Еще бы не интересно! С той самой минуты, как услышала, Валя просто заболела этим акварельным портретом. Ей казалось, что там, только там запечатлен какой-то ее настоящий, истинный облик, который от нее в жизни ускользает. И поэтому она не знает, какая она. Хороша ли? Урод?

Через много лет на отдыхе в маленьком латвийском курортном городке, куда она поехала вместе с подругой, все той же Райкой, вовсе не расцветшей, а напоминающей теперь разжиревшую дворняжку, Валя случайно познакомилась на пляже с одним человеком, назвавшимся (не без некоторой запинки) художником. Он сказал об этом, потому что захотел ее написать. Не согласилась бы она… Нет, нет, зачем это? Она сразу испуганно отказалась, хотя художник ей понравился. В особенности голос – тихий и неяркий, но захватывающий. Они познакомились возле пляжа у киоска с мороженым. Пока ели мороженое – разговаривали. У Вали в пакете таяло мороженое для Райки – но уйти было невозможно, невозможно! Хотя разговор был пустячный. Он сожалел, что она отказалась позировать. Возможно, что-то бы получилось. Впрочем, он все равно бы не успел написать портрет. Он скоро уезжает. Сегодня. Высокий, с чуть седеющей головой, в джинсовой молодежной куртке, но совсем не юнец. Старше Вали на… На сколько же?..

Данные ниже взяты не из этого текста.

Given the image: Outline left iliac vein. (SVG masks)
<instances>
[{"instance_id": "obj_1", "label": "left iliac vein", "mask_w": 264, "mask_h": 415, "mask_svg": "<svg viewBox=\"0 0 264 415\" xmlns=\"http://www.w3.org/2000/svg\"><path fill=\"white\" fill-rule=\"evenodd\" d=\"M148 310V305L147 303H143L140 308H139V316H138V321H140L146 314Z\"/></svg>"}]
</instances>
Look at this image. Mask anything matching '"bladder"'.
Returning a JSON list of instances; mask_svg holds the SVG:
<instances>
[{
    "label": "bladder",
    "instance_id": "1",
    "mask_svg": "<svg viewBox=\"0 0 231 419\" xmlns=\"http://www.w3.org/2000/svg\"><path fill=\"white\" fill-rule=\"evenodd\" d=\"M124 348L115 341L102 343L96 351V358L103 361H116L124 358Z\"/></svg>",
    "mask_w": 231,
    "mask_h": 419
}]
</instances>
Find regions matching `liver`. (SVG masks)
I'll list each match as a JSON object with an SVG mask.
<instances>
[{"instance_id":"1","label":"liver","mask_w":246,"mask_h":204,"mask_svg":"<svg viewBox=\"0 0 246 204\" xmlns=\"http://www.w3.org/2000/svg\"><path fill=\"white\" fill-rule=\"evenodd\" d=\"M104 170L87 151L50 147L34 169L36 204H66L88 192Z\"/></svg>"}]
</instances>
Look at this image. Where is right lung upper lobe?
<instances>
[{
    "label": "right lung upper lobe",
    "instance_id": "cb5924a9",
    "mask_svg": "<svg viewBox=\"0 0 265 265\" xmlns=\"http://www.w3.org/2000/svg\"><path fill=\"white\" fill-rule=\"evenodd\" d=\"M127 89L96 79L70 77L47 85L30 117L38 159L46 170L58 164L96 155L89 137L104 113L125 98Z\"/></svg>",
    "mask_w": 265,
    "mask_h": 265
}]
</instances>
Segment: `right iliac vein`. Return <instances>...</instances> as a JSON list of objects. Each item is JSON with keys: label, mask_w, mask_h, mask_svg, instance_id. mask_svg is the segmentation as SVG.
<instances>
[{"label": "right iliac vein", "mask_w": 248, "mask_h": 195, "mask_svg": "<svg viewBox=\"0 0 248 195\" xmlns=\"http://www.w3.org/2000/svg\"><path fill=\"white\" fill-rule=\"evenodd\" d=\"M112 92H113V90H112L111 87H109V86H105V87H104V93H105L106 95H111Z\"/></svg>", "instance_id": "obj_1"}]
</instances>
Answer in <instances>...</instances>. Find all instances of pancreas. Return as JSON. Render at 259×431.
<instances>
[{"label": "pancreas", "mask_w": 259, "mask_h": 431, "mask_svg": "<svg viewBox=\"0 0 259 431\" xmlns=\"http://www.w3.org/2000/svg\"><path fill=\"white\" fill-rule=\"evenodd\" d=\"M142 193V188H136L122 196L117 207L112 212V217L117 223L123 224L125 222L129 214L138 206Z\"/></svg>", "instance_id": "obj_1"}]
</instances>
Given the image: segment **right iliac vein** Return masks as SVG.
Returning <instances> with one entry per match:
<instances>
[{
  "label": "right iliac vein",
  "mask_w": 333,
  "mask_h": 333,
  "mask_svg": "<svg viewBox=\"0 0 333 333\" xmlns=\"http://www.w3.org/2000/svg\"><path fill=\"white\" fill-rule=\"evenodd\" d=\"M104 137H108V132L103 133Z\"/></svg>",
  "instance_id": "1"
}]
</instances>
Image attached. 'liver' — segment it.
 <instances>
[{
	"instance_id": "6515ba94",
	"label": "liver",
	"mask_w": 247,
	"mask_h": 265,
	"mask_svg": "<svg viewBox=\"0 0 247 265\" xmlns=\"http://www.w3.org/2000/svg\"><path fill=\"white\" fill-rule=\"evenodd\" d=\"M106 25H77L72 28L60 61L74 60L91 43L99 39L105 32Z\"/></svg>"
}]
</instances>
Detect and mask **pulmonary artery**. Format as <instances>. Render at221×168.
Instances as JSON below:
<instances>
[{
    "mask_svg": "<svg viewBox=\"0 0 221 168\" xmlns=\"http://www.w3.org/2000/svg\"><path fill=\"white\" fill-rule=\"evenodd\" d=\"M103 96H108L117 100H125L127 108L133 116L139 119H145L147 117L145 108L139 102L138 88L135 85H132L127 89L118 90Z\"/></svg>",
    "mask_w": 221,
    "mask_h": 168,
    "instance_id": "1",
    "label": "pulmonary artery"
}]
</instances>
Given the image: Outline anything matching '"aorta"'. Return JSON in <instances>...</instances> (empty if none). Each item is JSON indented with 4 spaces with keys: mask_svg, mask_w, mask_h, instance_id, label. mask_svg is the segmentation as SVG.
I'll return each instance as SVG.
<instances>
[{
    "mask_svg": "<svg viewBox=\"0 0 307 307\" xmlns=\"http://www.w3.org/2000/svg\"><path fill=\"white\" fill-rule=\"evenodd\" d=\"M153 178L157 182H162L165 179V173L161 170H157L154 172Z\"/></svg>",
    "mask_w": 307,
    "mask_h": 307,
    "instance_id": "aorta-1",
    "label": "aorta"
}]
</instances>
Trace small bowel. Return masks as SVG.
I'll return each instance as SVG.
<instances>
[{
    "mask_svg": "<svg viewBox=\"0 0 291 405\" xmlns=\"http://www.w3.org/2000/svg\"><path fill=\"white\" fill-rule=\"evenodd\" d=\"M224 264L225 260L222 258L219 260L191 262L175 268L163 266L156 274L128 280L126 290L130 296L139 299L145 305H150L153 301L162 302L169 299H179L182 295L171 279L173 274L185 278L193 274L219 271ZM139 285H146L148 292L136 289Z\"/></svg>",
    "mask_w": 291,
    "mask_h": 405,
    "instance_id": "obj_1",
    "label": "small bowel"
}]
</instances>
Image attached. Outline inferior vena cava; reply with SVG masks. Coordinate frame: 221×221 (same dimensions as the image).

Она так и не научилась распознавать возраст, но чувствовала, что он старше, хотя бы по тому, как он держал себя с ней и как она робела. А ведь уже закончила аспирантуру по химии, продолжая дело мамы, самой Валей не очень-то любимое, и начала преподавать в обычной школе, потому что больше ее никуда не брали. У нее была нежелательная национальность. В отделах кадров разных учреждений панически боялись, что Валя уедет на свою «исконную» родину и их всех повыгоняют. О школе можно было порассказать много смешного и не очень. Райка, кстати, работала в Валиной школе буфетчицей, и там они снова встретились. Ведь жили они теперь в разных местах. Вале с мамой дали отдельную квартиру, а любопытную старушку-соседку переселили в другую коммуналку.

И вот теперь на пляже в латвийском городке Валя с неизвестным ей человеком, назвавшимся художником, ела эскимо и как-то поразительно легко разговаривала. Правда, о чем был разговор, она потом вспомнить не могла. Только чувство счастья и полета. Единственное, что она запомнила, – это то, что неизвестно почему рассказала ему, как разыскивала один акварельный портрет, говорят, похожий на нее «как две капли воды». После окончания аспирантуры она поехала в древний русский городок Скопин. Когда-то в детстве ей сказали, что этот портрет видели в Скопине. Валя поехала туда с автобусной экскурсией, которая должна была осмотреть города Рязанщины. В Скопине остановились всего на два часа. Все ринулись осматривать керамический завод, а Валя осталась на раскаленной от жары площади, выложенной булыжником и окруженной одноэтажными каменными домами. У проходившего мимо коренастого загорелого мужичка Валя спросила, где дом купцов… Перегудовых, кажется. Спросила наугад. Возможно, этот дом давно снесли. Тот не знал. Потом, уже отойдя от нее, повернулся и, улыбаясь всем лицом, крикнул, что вспомнил. Там музей. И показал на дом, рядом с которым Валя стояла. Ошалев, она кинулась к особняку с чугунной оградой и медной табличкой, оповещающей, что это Музей города Скопина. Но на витой чугунной калитке висел замок. И хотя, судя по расписанию, красовавшемуся на доске рядом, музей в этот день и час должен был работать, он – хоть ты тресни! – не работал! Не работал, и все тут! Валя даже подошла к милиционеру, стоящему в центре площади рядом с почтой, и поинтересовалась про музей. Почему не работает? Ведь должен работать! Будни и самые те часы – с двенадцати до шестнадцати. Тот улыбнулся (все жители городка отличались необыкновенной улыбчивостью) и развел руками: не знаю, мол, гражданка-сударыня. Не в курсе этих событий. А вы сходите на керамический завод! Туда всех водят!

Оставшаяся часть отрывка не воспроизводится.